English Help Center leads students to literary success

RAVIN BHATIA/CYPRESS STAFF

The English Help Center, created this past year by English teachers, is open for students to get help with their English assignments and personal writing. It is available to help students Mondays and Tuesdays before school and during X-block at 22 Tappan in room 216, and Mondays and Thursdays after school at 115 Greenough in room 318.

It’s mid-September of freshman year and the first English essay assignment is introduced. There are nervous glances all around, rubrics are distributed and the deadline is set for one week from today. You begin with a blank Google Doc. It stays blank. But, there’s hope. There’s the English Help Center, where teachers are available to help you brainstorm, draft and revise papers.

In the past, the school had a funded program called “The Writing Center.” The English Help Center was established this past year by the high school’s English teachers. Now, teachers are available to help students Mondays and Tuesdays before school and during X-block at 22 Tappan in room 216, and Mondays and Thursdays after school at 115 Greenough in room 318.

Future World Literature and True Life Stories teacher Talmadge Nardi said that the Help Center should be used for times when students need help and can’t get it from their own teachers.

“When there’s students who might need help with something and their teacher’s not available, I could be helping them, so that’s why we made it. It’s in the spirit of helping more students and having a community. Sometimes a teacher is absent or students need help, there’s no reason why a colleague [at the Help Center] can’t help them with the same paper,” Nardi said.

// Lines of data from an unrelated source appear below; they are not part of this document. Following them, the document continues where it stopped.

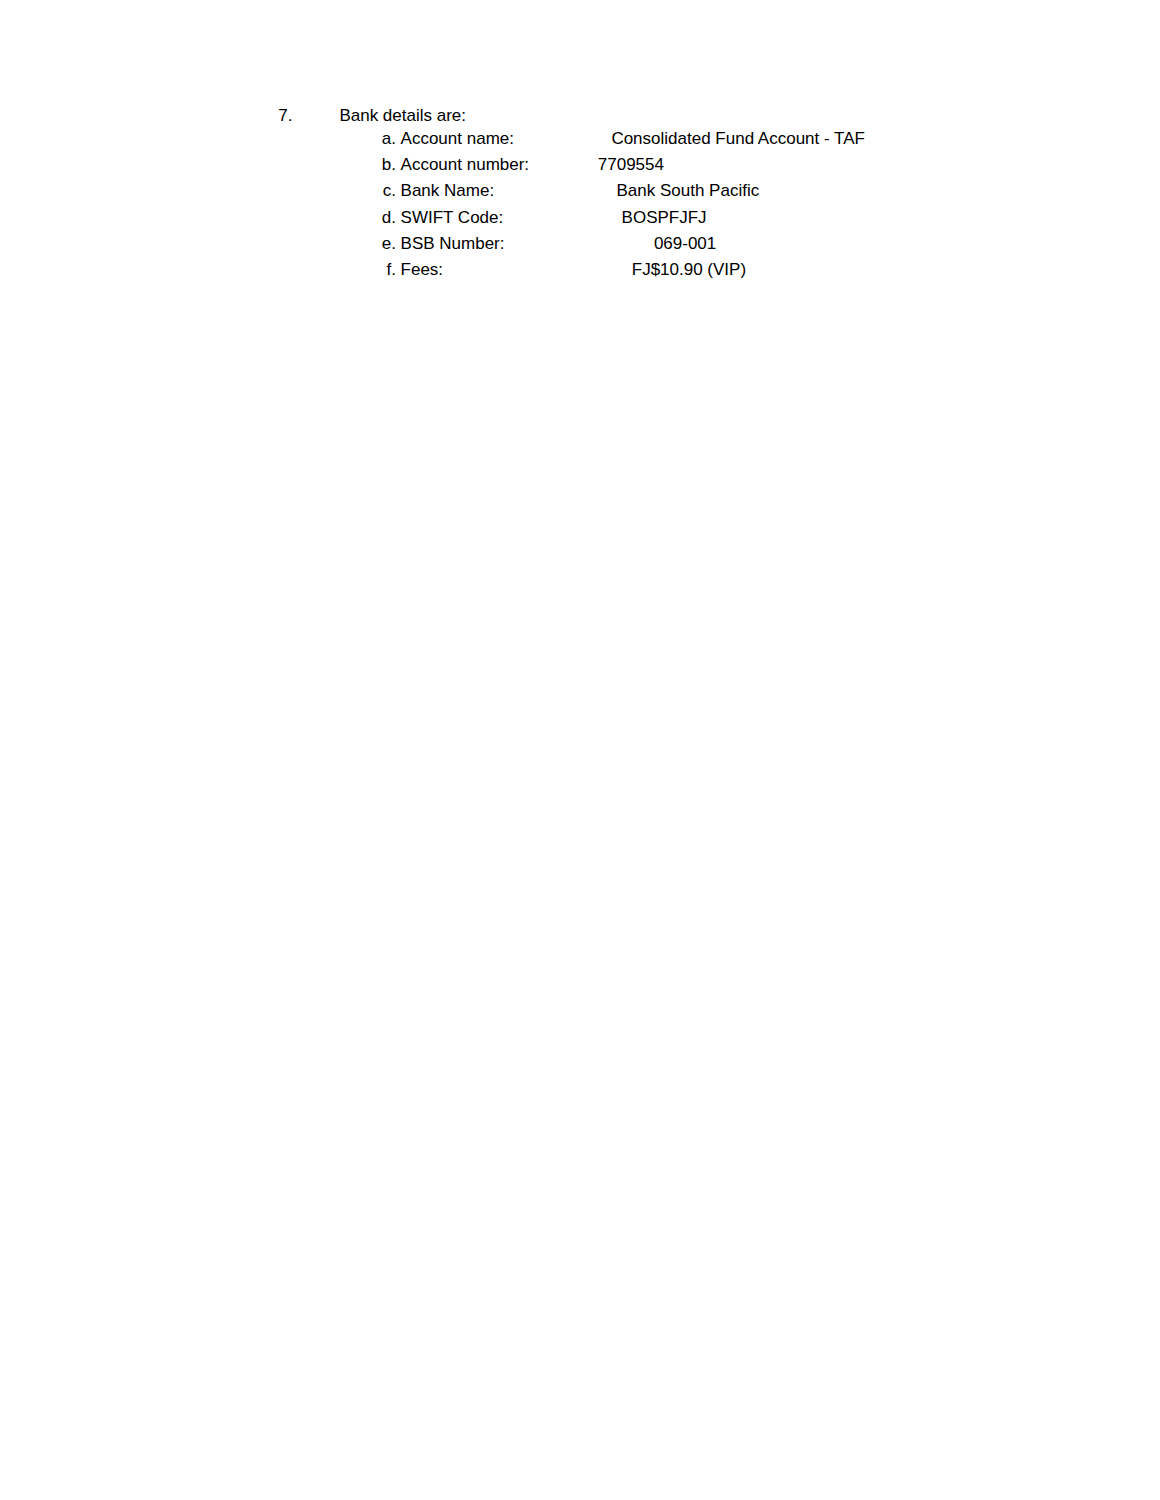7.
Bank details are:
Account name: Consolidated Fund Account - TAF
Account number: 7709554
Bank Name: Bank South Pacific
SWIFT Code: BOSPFJFJ
BSB Number: 069-001
Fees: FJ$10.90 (VIP)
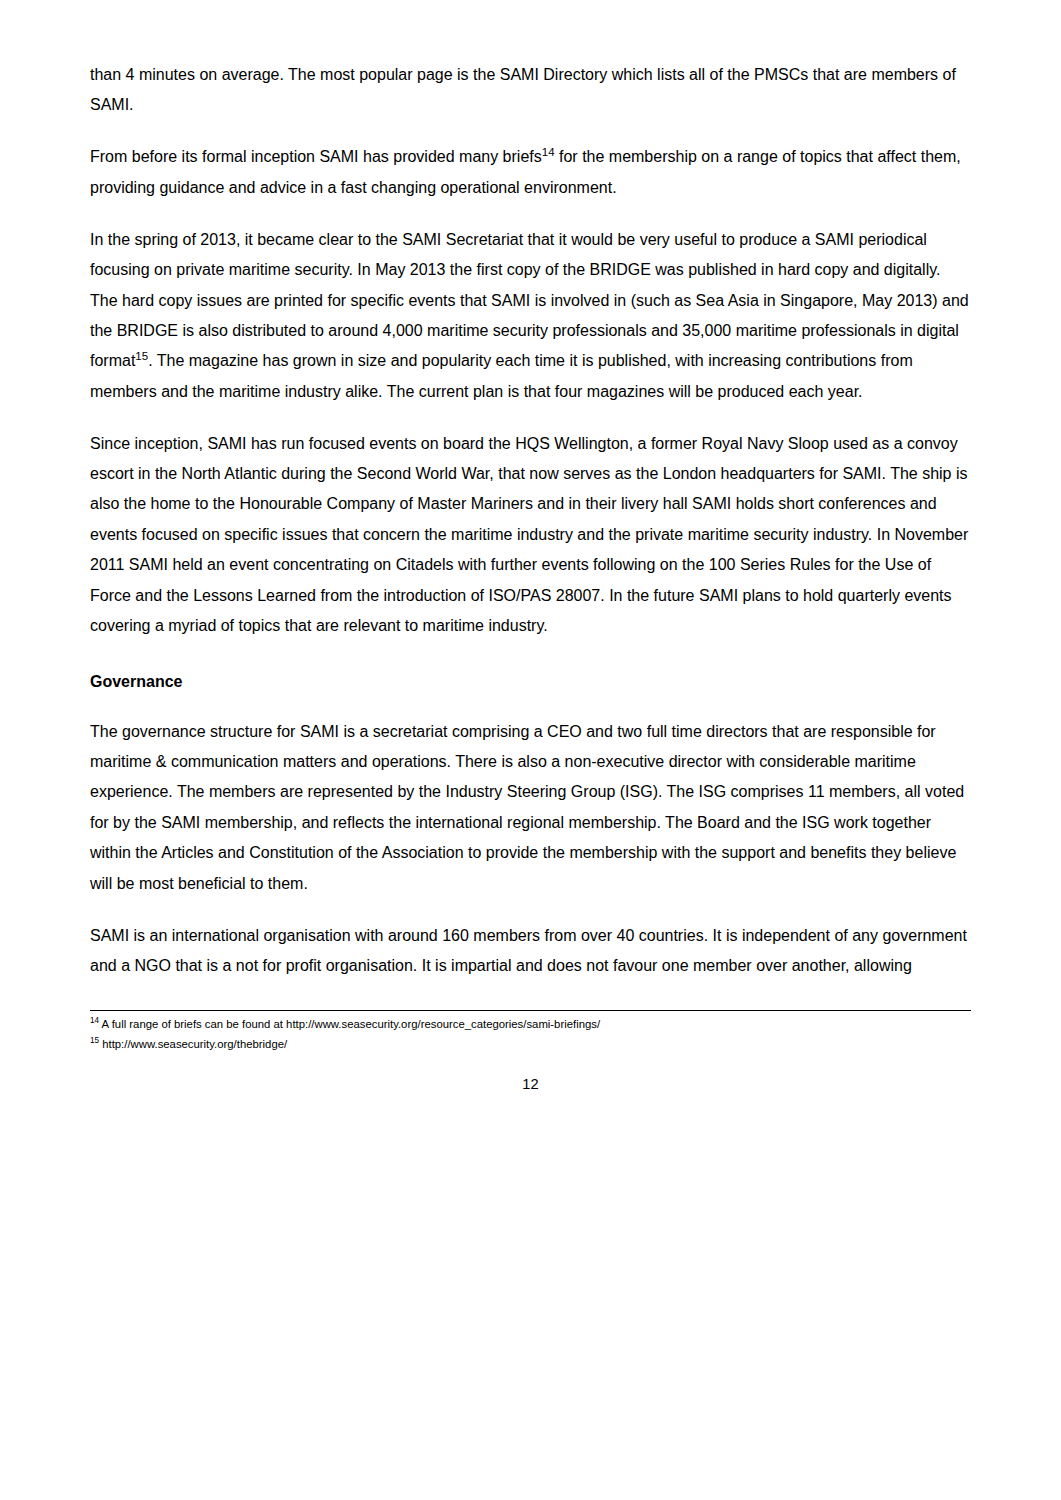than 4 minutes on average. The most popular page is the SAMI Directory which lists all of the PMSCs that are members of SAMI.
From before its formal inception SAMI has provided many briefs14 for the membership on a range of topics that affect them, providing guidance and advice in a fast changing operational environment.
In the spring of 2013, it became clear to the SAMI Secretariat that it would be very useful to produce a SAMI periodical focusing on private maritime security. In May 2013 the first copy of the BRIDGE was published in hard copy and digitally. The hard copy issues are printed for specific events that SAMI is involved in (such as Sea Asia in Singapore, May 2013) and the BRIDGE is also distributed to around 4,000 maritime security professionals and 35,000 maritime professionals in digital format15. The magazine has grown in size and popularity each time it is published, with increasing contributions from members and the maritime industry alike. The current plan is that four magazines will be produced each year.
Since inception, SAMI has run focused events on board the HQS Wellington, a former Royal Navy Sloop used as a convoy escort in the North Atlantic during the Second World War, that now serves as the London headquarters for SAMI. The ship is also the home to the Honourable Company of Master Mariners and in their livery hall SAMI holds short conferences and events focused on specific issues that concern the maritime industry and the private maritime security industry. In November 2011 SAMI held an event concentrating on Citadels with further events following on the 100 Series Rules for the Use of Force and the Lessons Learned from the introduction of ISO/PAS 28007. In the future SAMI plans to hold quarterly events covering a myriad of topics that are relevant to maritime industry.
Governance
The governance structure for SAMI is a secretariat comprising a CEO and two full time directors that are responsible for maritime & communication matters and operations. There is also a non-executive director with considerable maritime experience. The members are represented by the Industry Steering Group (ISG). The ISG comprises 11 members, all voted for by the SAMI membership, and reflects the international regional membership. The Board and the ISG work together within the Articles and Constitution of the Association to provide the membership with the support and benefits they believe will be most beneficial to them.
SAMI is an international organisation with around 160 members from over 40 countries. It is independent of any government and a NGO that is a not for profit organisation. It is impartial and does not favour one member over another, allowing
14 A full range of briefs can be found at http://www.seasecurity.org/resource_categories/sami-briefings/
15 http://www.seasecurity.org/thebridge/
12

Alison Whitebone, who teaches Responding to Literature Honors and College Prep, said that the English Help Center extends the limited time and support provided during class for students.

“Because English teachers assign so many papers and extensive books and go through about 12 draft papers per year, there’s not really enough class time to give people that individualized writing coaching,” Whitebone said. “It’s really important to talk with [students] as we believe in revisions, so that takes time.”

With the many different help centers available at the high school, some are more popular than others. Nardi said she wants to see more students come to the English Help Center, which she said would only contribute success to the high school’s overall academic community.

“I’ve walked by and seen a lot of students at the math and science [help centers],” Nardi said. “The [English Help Center] should become more well known, and students should feel more comfortable to attend it. I think that would be a positive thing for the whole building.”

Whitebone said that she wishes more students would feel welcome to attend the help center with questions about their creative writing in addition to their academic assignments. Most creative writing classes aren’t available until senior year, making the Help Center a special opportunity for all students to practice their non-academic writing skills.

“I would like more students to take advantage from a creative aspect [of the Help Center] so it’s not just, ‘please help me, I have a paper due tomorrow.’ But [instead], ‘I’ve been working on this poetry. The poetry fest is coming up, can you just look at my poems and can we practice reading them out loud?’” Whitebone said. “Students should feel comfortable coming to the English department teachers to work on their craft. Craft of writing is such a popular class but it’s a senior class – but we still want to offer that element within our school even if you’re younger.”